Ces scientifiques du Technion-Israel Institute documentent un mécanisme physiologique pouvant expliquer le développement des maladies psychosomatiques: l'étude suggère, précisément, qu’il existe, dans le cerveau, un petit groupe de neurones capables d’induire la sensation de maladie, voire une maladie réelle (?). Cette expérience sur la souris, documentée dans la revue Cell, démontre également que réactiver des neurones spécifiques, activés au départ par une maladie spécifique -ici par une inflammation du côlon-, redéclenche à nouveau la même affection au même site. Au-delà d’illustrer à nouveau l’axe intestin-cerveau, ces travaux remettent en question la théorie qui voudrait que les troubles psychosomatiques soient des maladies sans véritable cause biologique. La recherche ouvre même la possibilité de pouvoir traiter certaines maladies, dont les maladies psychosomatiques- en effaçant leur trace mnésique dans le cerveau !
En résumé, cette recherche explore la capacité du cerveau à provoquer lui-même et « tout seul » des maladies, et à pouvoir ensuite les éradiquer.
L'étude en quelques étapes :
- les scientifiques induisent une inflammation du côlon chez la souris;
- pendant l'inflammation du côlon, plusieurs régions du cerveau présentent une activité neuronale accrue, dont l’insula, une toute petite zone du cerveau responsable de l'interoception, c'est-à-dire la capacité du corps à apprécier son propre état physiologique à travers différentes métriques comprenant la faim, la soif, la douleur et la fréquence cardiaque, notamment ;
- les scientifiques font alors l’hypothèse que si un signalement d'inflammation dans une zone du corps peut être « stocké » quelque part dans le cerveau, notamment l’insula, cette zone responsable de l'interoception pourrait alors être impliquée dans la maladie ;
- des techniques de manipulation génétique permettent aux scientifiques de « capturer » (ou cibler) les groupes de neurones dans le cortex insulaire qui présentent cette activité accrue au cours de l'inflammation ;
- une fois les souris en bonne santé, les chercheurs redéclenchent artificiellement ces neurones et sans qu’aucun autre stimulus soit appliqué, ils constatent que l'inflammation a réapparu, exactement dans la même zone où elle se trouvait auparavant.
Que le cerveau « se souvienne » de l'inflammation suffit à la réactiver.
Si le cerveau peut générer la maladie, est-il possible qu'il puisse aussi l'éteindre ?
L'effet inverse est démontré toujours chez la souris : chez les souris présentant une inflammation active, la suppression des neurones qui s'en « souviennent » permet une réduction immédiate de l'inflammation.
Il reste à surmonter de multiples défis pour valider ce concept chez l'Homme, mais il semblerait qu’atténuer la trace mnésique (dans le cerveau) de certaines affections inflammatoires chroniques comme la maladie de Crohn, le psoriasis et d'autres affections auto-immunes, pourrait constituer une toute nouvelle voie thérapeutique.
La connexion insula- interoception-maladie est très probablement évolutive et constitue un avantage de survie par lequel le système immunitaire peut être activé par la seule mémoire, sans besoin d’autre déclencheur extérieur. « Le corps doit réagir le plus rapidement possible à l'infection avant que les bactéries ou virus attaquants puissent se multiplier.
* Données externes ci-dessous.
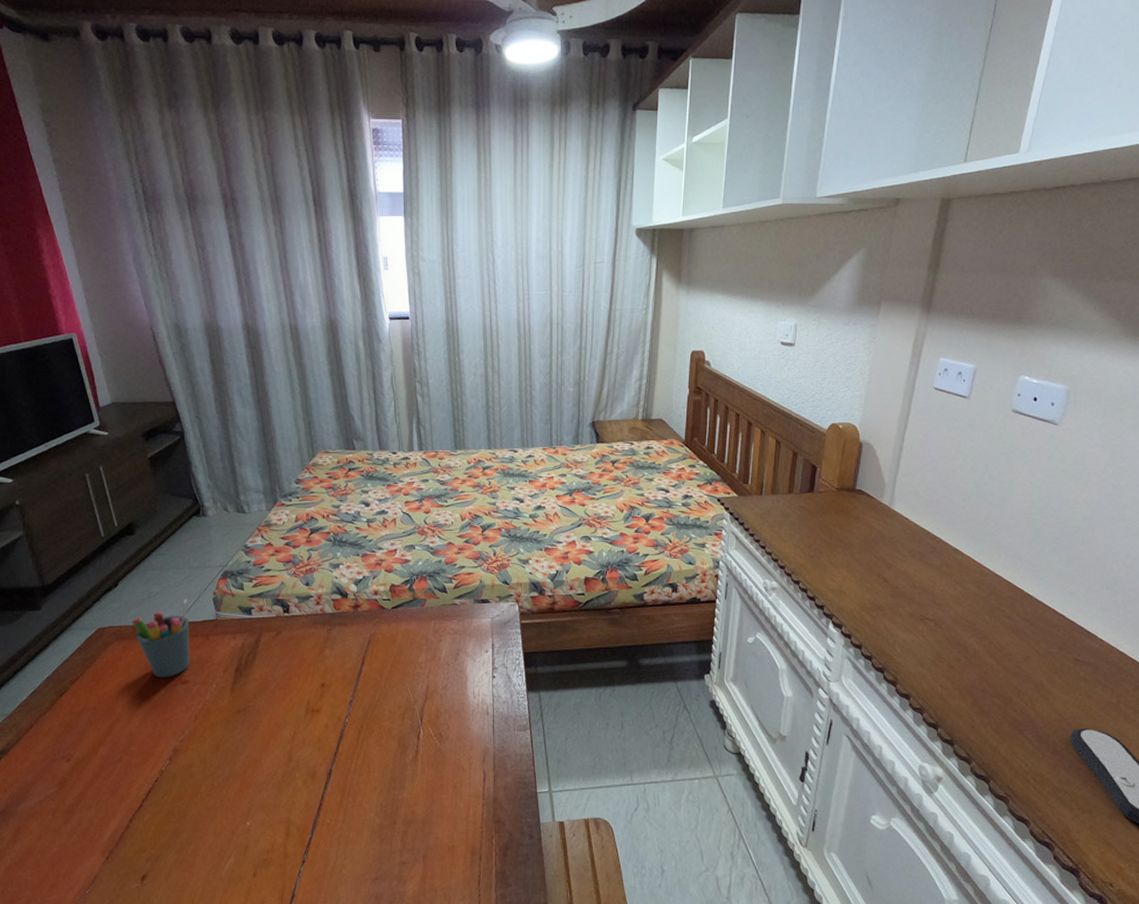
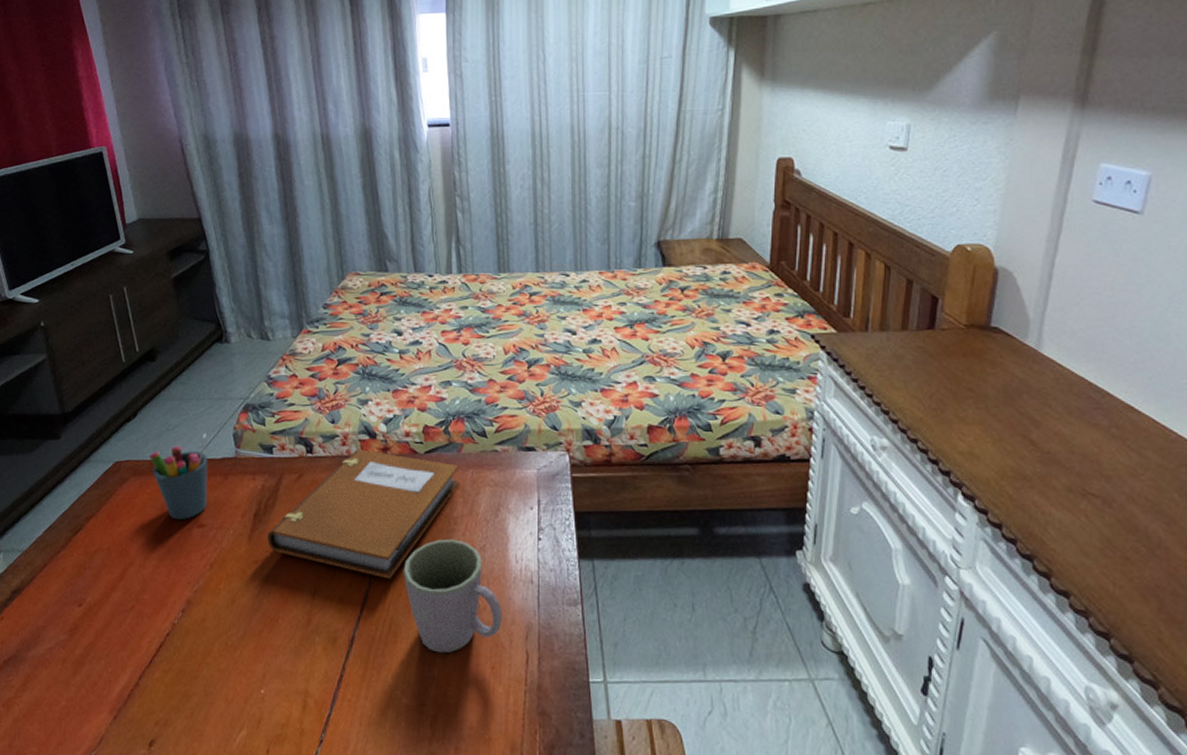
notebook: none [249,607,423,719] -> present [267,449,459,579]
mug: none [374,681,463,778] -> present [403,539,502,653]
Si une activité, par exemple la consommation d'aliments toxiques, a déjà exposé le corps à une infection et à une inflammation, il y a un avantage à conserver la mémoire de cette affection pour être mieux préparé à faire face au danger lorsqu’on s’engage dans la même activité. Un temps de réponse plus court permet au corps de vaincre l'infection plus rapidement et avec moins d'effort. Le problème, bien sûr, survient quand ce mécanisme devient incontrôlable et peut à lui seul générer la maladie ».
C’est une grande avancée dans la compréhension de la façon dont l'esprit et le corps humains s'influencent mutuellement, et plus précisément une meilleure compréhension des maladies dites psychosomatiques, comme le syndrome du côlon irritable, et autres maladies auto-immunes ou allergies.